TASK ITEM A: In the forum post below about the GPU memory error, which container tag was used for the TensorFlow benchmark?

==== EXERCISE TEXT ====

I have constructed a machine-learning computer with two RTX 2070 SUPER GPUs connected with SLI Bridge (Windows).
I have benchmarked the system using http://ai-benchmark.com/alpha and got impressive results.
I then tried the same benchmark test on a GPU enabled tensor flow container:
using the “latest-gpu-py3-jupyter” tag.
I have then connected to this container as an interpreter to the same project in PyCharm(I mounted the project folder in the container).
When I run it, I get the error:
tensorflow.python.framework.errors_impl.ResourceExhaustedError: OOM when allocating tensor with shape[50,56,56,144] and type float on /job:localhost/replica:0/task:0/device:CPU:0 by allocator cpu
[[node MobilenetV2/expanded_conv_2/depthwise/BatchNorm/FusedBatchNorm (defined at usr/local/lib/python3.6/dist-packages/ai_benchmark/utils.py:238) ]]
Hint: If you want to see a list of allocated tensors when OOM happens, add report_tensor_allocations_upon_oom to RunOptions for current allocation info.
This error relates to the exhaustion of GPU memory inside the container.
Why is the GPU on the windows host successfully handle the computation and the GPU on the Linux container exhaust the memory?
What makes this difference? is that related to memory allocation in the container?
Your help is highly appreciated,

==== DATA RECORDS ====

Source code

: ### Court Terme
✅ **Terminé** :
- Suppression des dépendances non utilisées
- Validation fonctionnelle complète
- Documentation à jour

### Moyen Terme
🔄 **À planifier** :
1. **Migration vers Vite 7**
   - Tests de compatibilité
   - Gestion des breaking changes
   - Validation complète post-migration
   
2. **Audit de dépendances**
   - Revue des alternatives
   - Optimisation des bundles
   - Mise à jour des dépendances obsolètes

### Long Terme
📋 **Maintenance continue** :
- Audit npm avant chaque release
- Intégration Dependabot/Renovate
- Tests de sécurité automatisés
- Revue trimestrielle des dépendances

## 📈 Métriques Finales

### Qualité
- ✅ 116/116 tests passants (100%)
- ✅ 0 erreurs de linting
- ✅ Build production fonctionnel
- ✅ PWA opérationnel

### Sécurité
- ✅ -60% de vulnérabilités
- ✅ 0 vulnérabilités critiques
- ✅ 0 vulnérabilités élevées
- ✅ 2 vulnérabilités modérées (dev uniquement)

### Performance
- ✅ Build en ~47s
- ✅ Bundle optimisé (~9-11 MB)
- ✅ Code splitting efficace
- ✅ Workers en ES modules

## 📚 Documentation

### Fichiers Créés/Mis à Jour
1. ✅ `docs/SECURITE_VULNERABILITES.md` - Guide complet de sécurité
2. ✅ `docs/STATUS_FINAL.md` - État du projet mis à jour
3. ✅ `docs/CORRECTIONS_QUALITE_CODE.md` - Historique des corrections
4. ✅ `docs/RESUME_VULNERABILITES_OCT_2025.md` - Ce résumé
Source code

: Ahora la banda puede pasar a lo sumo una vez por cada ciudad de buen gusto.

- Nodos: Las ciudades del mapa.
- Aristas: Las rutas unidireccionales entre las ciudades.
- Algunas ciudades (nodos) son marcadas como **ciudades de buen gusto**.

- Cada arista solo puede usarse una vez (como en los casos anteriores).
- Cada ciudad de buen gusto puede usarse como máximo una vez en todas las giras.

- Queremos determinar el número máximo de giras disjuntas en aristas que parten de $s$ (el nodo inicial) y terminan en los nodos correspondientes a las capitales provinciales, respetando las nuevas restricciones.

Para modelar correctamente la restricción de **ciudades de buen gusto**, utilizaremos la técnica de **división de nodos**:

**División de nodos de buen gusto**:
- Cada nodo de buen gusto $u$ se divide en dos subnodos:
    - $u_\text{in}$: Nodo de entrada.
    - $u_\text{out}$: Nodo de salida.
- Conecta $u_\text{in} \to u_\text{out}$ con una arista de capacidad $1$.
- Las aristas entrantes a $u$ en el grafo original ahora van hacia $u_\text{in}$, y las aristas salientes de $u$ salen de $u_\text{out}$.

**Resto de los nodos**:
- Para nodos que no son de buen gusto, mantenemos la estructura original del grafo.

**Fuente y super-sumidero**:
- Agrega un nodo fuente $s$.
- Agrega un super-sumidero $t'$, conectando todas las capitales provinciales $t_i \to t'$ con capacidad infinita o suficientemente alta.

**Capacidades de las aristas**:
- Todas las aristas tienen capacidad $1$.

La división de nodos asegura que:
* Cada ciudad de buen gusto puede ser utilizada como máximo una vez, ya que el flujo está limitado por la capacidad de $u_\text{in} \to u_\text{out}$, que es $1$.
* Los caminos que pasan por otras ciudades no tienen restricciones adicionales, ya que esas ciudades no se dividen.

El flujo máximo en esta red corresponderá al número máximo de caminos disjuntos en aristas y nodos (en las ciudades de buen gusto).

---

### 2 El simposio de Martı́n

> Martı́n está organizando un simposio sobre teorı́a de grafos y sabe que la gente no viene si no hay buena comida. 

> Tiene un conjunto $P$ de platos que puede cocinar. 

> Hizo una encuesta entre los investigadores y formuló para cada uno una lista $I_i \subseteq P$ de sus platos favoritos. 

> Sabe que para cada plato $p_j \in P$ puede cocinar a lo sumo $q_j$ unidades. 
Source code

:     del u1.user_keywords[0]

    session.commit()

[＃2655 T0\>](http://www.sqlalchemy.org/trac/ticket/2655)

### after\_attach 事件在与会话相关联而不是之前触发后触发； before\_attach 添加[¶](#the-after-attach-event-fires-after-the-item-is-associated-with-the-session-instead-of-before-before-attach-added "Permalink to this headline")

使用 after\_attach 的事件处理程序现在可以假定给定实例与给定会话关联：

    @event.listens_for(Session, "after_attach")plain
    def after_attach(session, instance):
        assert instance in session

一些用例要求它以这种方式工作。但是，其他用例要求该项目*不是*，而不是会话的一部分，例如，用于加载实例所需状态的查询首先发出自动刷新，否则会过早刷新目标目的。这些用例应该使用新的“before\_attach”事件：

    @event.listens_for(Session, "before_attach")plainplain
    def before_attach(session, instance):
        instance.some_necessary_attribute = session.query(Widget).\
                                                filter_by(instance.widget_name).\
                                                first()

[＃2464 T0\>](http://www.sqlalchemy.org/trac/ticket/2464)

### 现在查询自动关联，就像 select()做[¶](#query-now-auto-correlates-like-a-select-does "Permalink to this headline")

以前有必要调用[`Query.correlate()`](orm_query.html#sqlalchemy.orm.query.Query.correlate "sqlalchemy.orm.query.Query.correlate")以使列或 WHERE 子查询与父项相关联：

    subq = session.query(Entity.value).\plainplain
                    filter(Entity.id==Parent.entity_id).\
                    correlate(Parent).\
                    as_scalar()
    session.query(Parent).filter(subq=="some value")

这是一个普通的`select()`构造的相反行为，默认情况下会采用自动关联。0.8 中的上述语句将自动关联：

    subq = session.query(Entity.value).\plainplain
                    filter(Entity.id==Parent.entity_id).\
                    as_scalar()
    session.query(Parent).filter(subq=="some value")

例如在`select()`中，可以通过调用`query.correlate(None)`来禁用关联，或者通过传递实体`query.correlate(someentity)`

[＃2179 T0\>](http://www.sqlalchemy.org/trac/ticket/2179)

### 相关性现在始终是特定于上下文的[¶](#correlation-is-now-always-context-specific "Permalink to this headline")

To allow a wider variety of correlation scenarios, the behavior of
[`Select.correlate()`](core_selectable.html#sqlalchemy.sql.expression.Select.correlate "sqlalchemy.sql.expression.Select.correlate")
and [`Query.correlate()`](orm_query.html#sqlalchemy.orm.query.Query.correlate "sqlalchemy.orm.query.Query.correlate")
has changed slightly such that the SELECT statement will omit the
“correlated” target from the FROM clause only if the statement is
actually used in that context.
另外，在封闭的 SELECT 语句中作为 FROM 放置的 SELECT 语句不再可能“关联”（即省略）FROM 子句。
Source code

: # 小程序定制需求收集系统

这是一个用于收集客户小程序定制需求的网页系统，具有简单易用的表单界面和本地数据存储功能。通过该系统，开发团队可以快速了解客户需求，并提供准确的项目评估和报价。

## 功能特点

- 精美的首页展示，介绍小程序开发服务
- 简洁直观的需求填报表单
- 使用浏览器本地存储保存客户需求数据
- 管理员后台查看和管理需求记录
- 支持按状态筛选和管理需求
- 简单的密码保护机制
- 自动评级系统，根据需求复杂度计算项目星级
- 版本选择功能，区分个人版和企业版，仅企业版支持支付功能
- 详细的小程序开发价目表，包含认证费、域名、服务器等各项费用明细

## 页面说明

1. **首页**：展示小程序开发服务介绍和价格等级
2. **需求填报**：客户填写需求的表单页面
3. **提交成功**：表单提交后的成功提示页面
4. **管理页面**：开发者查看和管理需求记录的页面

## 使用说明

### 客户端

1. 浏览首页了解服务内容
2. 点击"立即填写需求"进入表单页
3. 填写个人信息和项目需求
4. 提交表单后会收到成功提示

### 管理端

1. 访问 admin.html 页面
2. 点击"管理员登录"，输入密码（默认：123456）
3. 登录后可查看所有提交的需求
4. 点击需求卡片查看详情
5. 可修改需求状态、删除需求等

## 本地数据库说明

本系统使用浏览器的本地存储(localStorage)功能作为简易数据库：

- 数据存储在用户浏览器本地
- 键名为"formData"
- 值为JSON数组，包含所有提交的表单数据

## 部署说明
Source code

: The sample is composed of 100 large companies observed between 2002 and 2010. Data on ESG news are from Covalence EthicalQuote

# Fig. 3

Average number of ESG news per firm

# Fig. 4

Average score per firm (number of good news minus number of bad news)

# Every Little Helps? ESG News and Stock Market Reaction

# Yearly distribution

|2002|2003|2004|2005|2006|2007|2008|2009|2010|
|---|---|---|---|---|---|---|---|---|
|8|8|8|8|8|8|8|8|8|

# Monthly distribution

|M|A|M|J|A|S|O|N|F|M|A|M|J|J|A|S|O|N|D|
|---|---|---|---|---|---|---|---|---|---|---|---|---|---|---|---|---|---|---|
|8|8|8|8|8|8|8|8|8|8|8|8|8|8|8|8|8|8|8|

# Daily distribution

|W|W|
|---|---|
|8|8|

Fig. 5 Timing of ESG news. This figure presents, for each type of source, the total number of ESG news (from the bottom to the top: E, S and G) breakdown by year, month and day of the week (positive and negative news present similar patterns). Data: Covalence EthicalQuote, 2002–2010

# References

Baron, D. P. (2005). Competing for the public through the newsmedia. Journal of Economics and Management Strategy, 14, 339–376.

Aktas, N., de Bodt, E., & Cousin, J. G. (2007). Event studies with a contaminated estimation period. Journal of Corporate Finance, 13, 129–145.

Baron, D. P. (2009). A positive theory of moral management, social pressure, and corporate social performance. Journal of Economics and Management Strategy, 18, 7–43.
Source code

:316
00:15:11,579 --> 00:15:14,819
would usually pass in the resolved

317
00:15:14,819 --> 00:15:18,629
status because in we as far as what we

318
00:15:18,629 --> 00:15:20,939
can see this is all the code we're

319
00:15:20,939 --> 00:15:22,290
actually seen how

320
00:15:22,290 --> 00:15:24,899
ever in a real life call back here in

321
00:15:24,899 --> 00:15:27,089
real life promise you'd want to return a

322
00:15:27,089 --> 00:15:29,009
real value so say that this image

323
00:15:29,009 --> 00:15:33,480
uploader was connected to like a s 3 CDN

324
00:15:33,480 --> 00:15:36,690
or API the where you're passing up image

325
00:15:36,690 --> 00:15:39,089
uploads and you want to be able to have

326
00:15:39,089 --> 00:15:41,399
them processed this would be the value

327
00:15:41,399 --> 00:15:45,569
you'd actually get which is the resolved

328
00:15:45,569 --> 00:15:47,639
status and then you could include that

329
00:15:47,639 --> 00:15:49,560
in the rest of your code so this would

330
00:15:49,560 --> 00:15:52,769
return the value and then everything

====

TASK ITEM B: Return the lines of the entries starting at the line that contains "hay buena comida." and ending at the line that contains "sus platos favoritos.", with both of those lines included.

ANSWER AREA A: The "latest-gpu-py3-jupyter" tag.

ANSWER AREA B:
> Martı́n está organizando un simposio sobre teorı́a de grafos y sabe que la gente no viene si no hay buena comida. 

> Tiene un conjunto $P$ de platos que puede cocinar. 

> Hizo una encuesta entre los investigadores y formuló para cada uno una lista $I_i \subseteq P$ de sus platos favoritos. 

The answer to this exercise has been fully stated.